Logo

Pakiet antykryzysowy rządu dla firm

Rząd przyjął większą część tzw. pakietu antykryzysowego podczas dzisiejszego posiedzenia Rady Ministrów w Stalowej Woli - poinformował Premier donald Tusk podczas konferencji prasowej.

Pakiet jest wynikiem porozumienia Komisji Trójstronnej w skład której wchodzą przedstawiciele pracodawców, pracowników i administracji rządowej.



Przyjęto kolejną część pakietu, mi.in. zapewniający dofinansowanie pensji pracowników o kwotę 551 zł podczas postoju produkcji, w okresie do sześciu miesięcy. Pieniądze zostaną przekazane z FGŚP, na ten cel przeznaczono około 1 mld zł.



Dodatkowo z FGŚP finansowane będą szkolenia przeprowadzane w czasie tzw. postoju lub skróconego czasu pracy. Łącznie pomoc rządowa sięgnie niecałych 1,5 mld zł.
 

Na cały pakiet składa się 13 punktów mających na celu zmianę w przepisach prawa pracy. Podstawowym celem wprowadzeniu pakietu jest walka z bezrobociem. Jak podkreślał wcześniej premier Donald Tusk najistotniejsze elementy pakietu dotyczą uelastycznienia czasu pracy oraz współfinansowanie miejsc pracy zagrożonych bezrobociem.
 
- 13-punktowy pakiet antykryzysowy przyjęty przez pracodawców i związki zawodowe zakłada m.in. ruchomy czas pracy i ograniczenie umów na czas określony oraz zniesienie opodatkowania zapomóg i bonów towarowych dla pracowników - podano na oficjalnej stronie internetowej rządu.
==================================================
**ZADANIE**. Na podstawie tekstu o pakiecie antykryzysowym wymień wszystkie grupy, których przedstawiciele wchodzą w skład Komisji Trójstronnej.

**DOSTARCZONE WIERSZE**.
==================================================
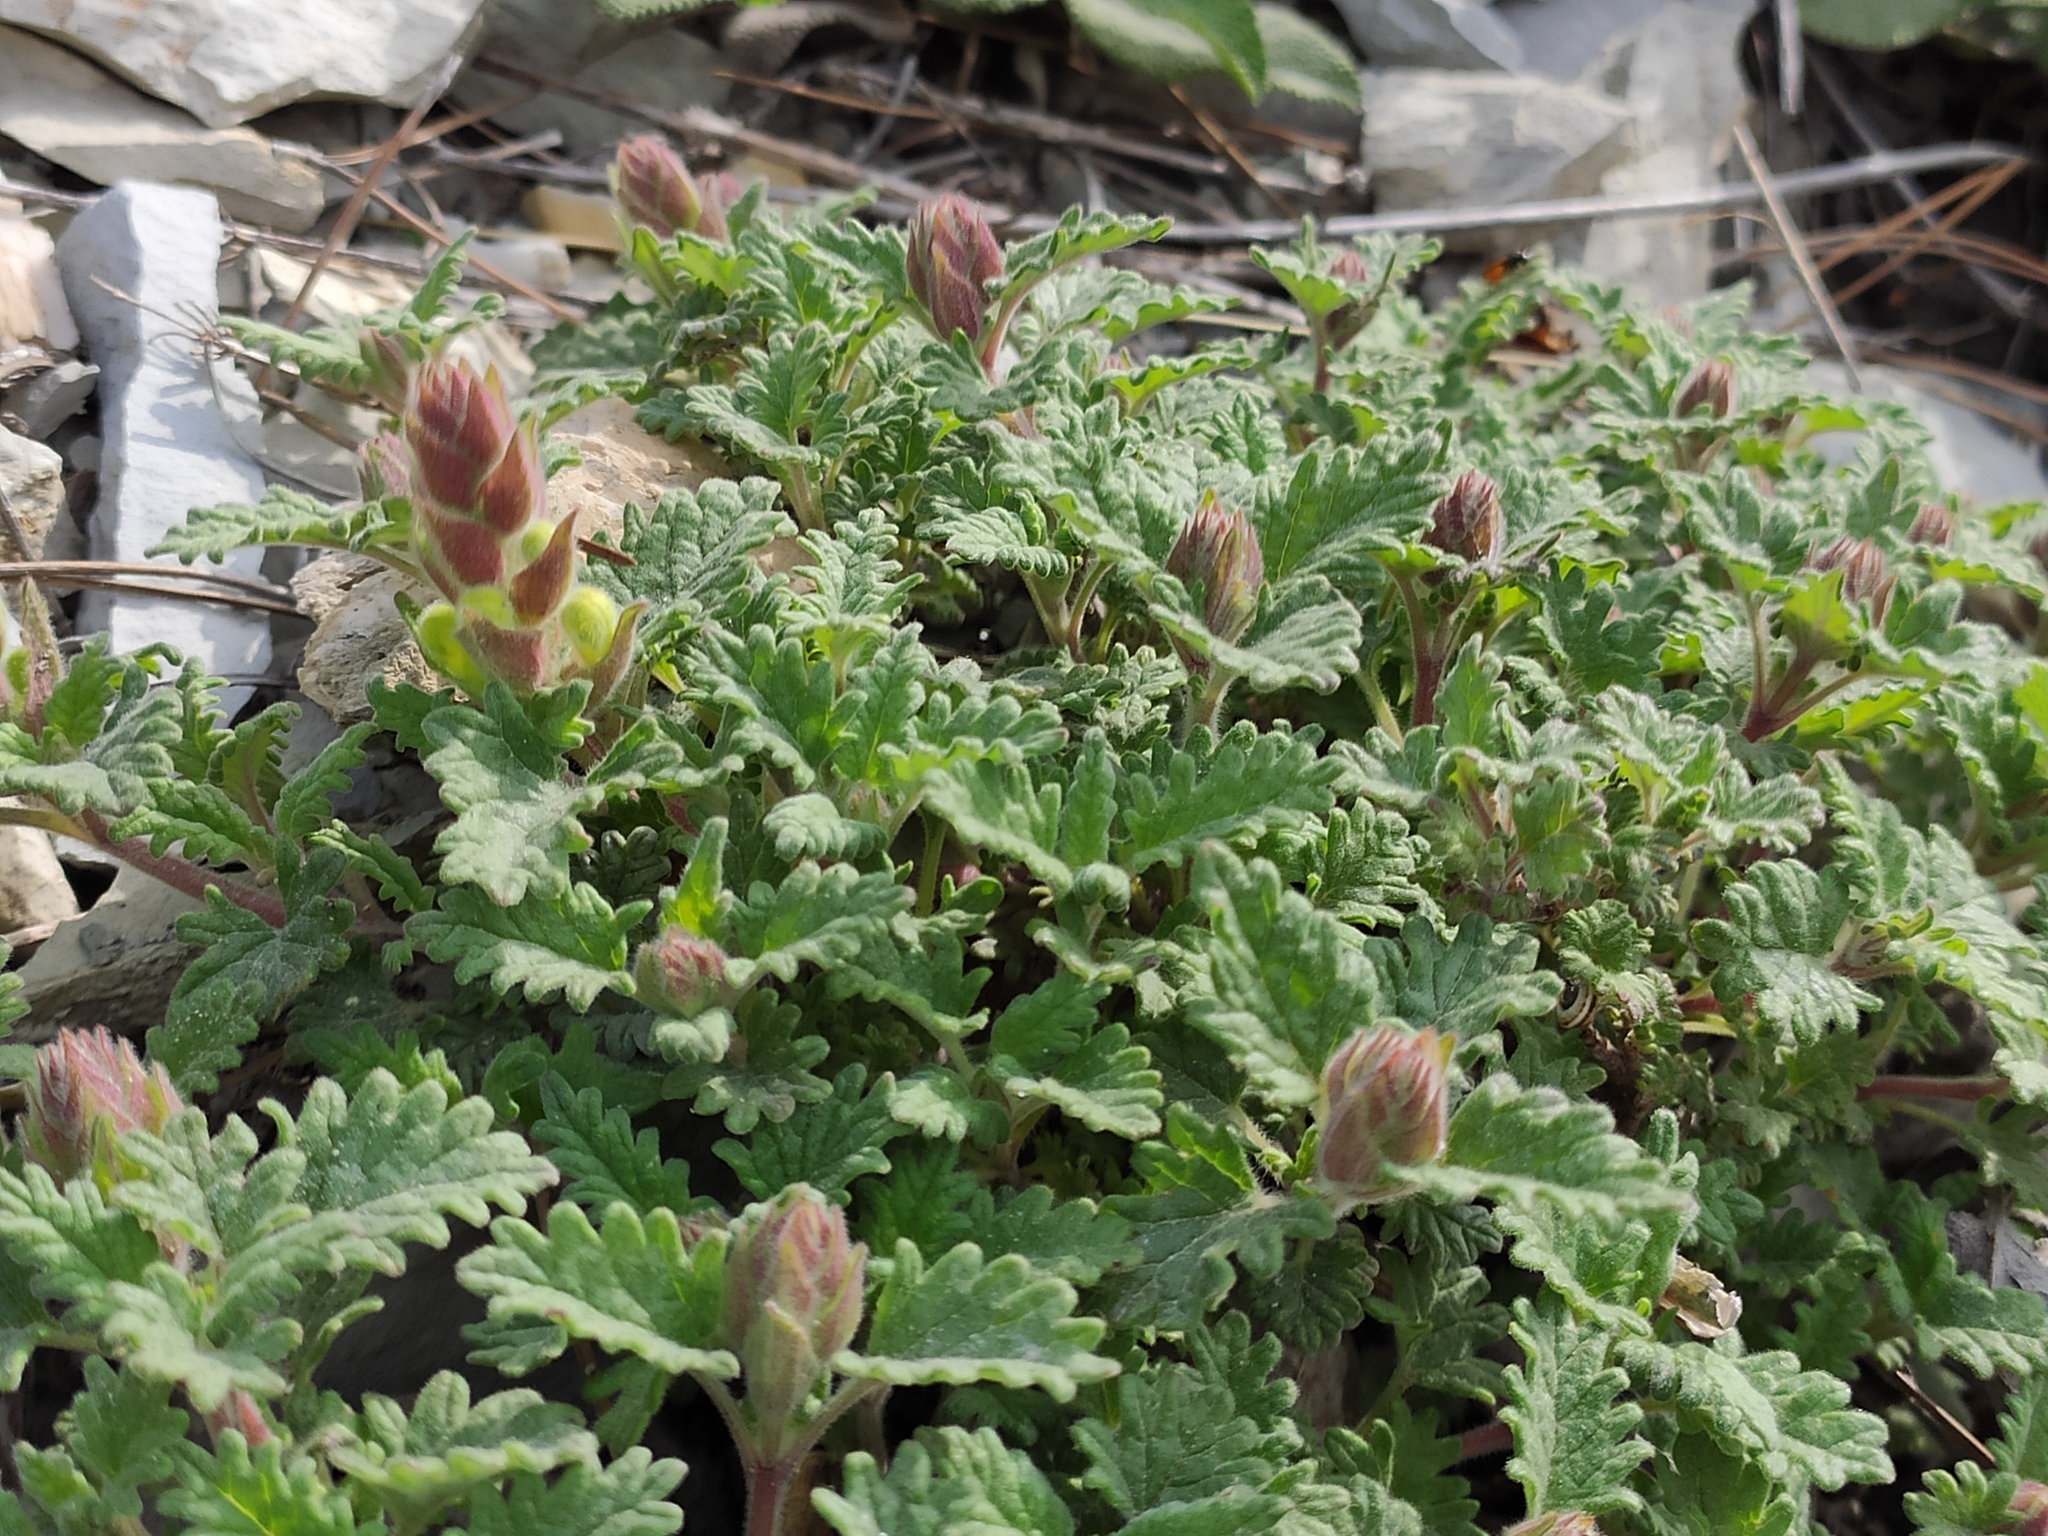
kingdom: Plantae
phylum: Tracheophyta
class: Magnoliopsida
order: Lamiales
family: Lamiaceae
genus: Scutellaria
==================================================
**ROZWIĄZANIE ZADANIA**.
- pracodawcy
- pracownicy
- administracja rządowa